** Exercise instructions **
What is needed is an exact transcription of every entry below.

Records from a data source:
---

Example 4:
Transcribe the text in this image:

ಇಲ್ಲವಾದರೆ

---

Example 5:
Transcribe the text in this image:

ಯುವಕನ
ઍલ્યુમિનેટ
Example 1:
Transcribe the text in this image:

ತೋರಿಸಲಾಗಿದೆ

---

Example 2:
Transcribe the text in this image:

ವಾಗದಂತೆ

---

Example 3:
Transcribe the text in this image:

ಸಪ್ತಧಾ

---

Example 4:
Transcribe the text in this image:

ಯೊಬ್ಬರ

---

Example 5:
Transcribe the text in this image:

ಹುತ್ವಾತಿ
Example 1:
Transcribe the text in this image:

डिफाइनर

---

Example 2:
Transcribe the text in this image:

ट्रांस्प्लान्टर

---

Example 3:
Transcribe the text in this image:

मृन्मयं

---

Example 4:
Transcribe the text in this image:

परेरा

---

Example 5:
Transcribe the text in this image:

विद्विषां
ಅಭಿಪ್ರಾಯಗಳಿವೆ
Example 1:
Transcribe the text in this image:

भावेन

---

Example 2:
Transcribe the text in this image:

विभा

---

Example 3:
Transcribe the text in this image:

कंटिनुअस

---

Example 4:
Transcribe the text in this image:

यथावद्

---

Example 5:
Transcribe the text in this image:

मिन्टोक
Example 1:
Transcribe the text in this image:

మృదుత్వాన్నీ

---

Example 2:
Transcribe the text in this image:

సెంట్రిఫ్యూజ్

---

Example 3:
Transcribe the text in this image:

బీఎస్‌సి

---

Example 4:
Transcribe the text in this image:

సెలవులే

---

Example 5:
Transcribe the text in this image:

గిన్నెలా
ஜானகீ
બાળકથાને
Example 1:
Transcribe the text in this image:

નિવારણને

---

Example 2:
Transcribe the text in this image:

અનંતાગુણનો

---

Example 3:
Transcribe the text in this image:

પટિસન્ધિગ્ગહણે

** Response to this exercise **
---

Example 4:
Transcribe the text in this image:

ಇಲ್ಲವಾದರೆ

---

Example 5:
Transcribe the text in this image:

ಯುವಕನ
ઍલ્યુમિનેટ
Example 1:
Transcribe the text in this image:

ತೋರಿಸಲಾಗಿದೆ

---

Example 2:
Transcribe the text in this image:

ವಾಗದಂತೆ

---

Example 3:
Transcribe the text in this image:

ಸಪ್ತಧಾ

---

Example 4:
Transcribe the text in this image:

ಯೊಬ್ಬರ

---

Example 5:
Transcribe the text in this image:

ಹುತ್ವಾತಿ
Example 1:
Transcribe the text in this image:

डिफाइनर

---

Example 2:
Transcribe the text in this image:

ट्रांस्प्लान्टर

---

Example 3:
Transcribe the text in this image:

मृन्मयं

---

Example 4:
Transcribe the text in this image:

परेरा

---

Example 5:
Transcribe the text in this image:

विद्विषां
ಅಭಿಪ್ರಾಯಗಳಿವೆ
Example 1:
Transcribe the text in this image:

भावेन

---

Example 2:
Transcribe the text in this image:

विभा

---

Example 3:
Transcribe the text in this image:

कंटिनुअस

---

Example 4:
Transcribe the text in this image:

यथावद्

---

Example 5:
Transcribe the text in this image:

मिन्टोक
Example 1:
Transcribe the text in this image:

మృదుత్వాన్నీ

---

Example 2:
Transcribe the text in this image:

సెంట్రిఫ్యూజ్

---

Example 3:
Transcribe the text in this image:

బీఎస్‌సి

---

Example 4:
Transcribe the text in this image:

సెలవులే

---

Example 5:
Transcribe the text in this image:

గిన్నెలా
ஜானகீ
બાળકથાને
Example 1:
Transcribe the text in this image:

નિવારણને

---

Example 2:
Transcribe the text in this image:

અનંતાગુણનો

---

Example 3:
Transcribe the text in this image:

પટિસન્ધિગ્ગહણે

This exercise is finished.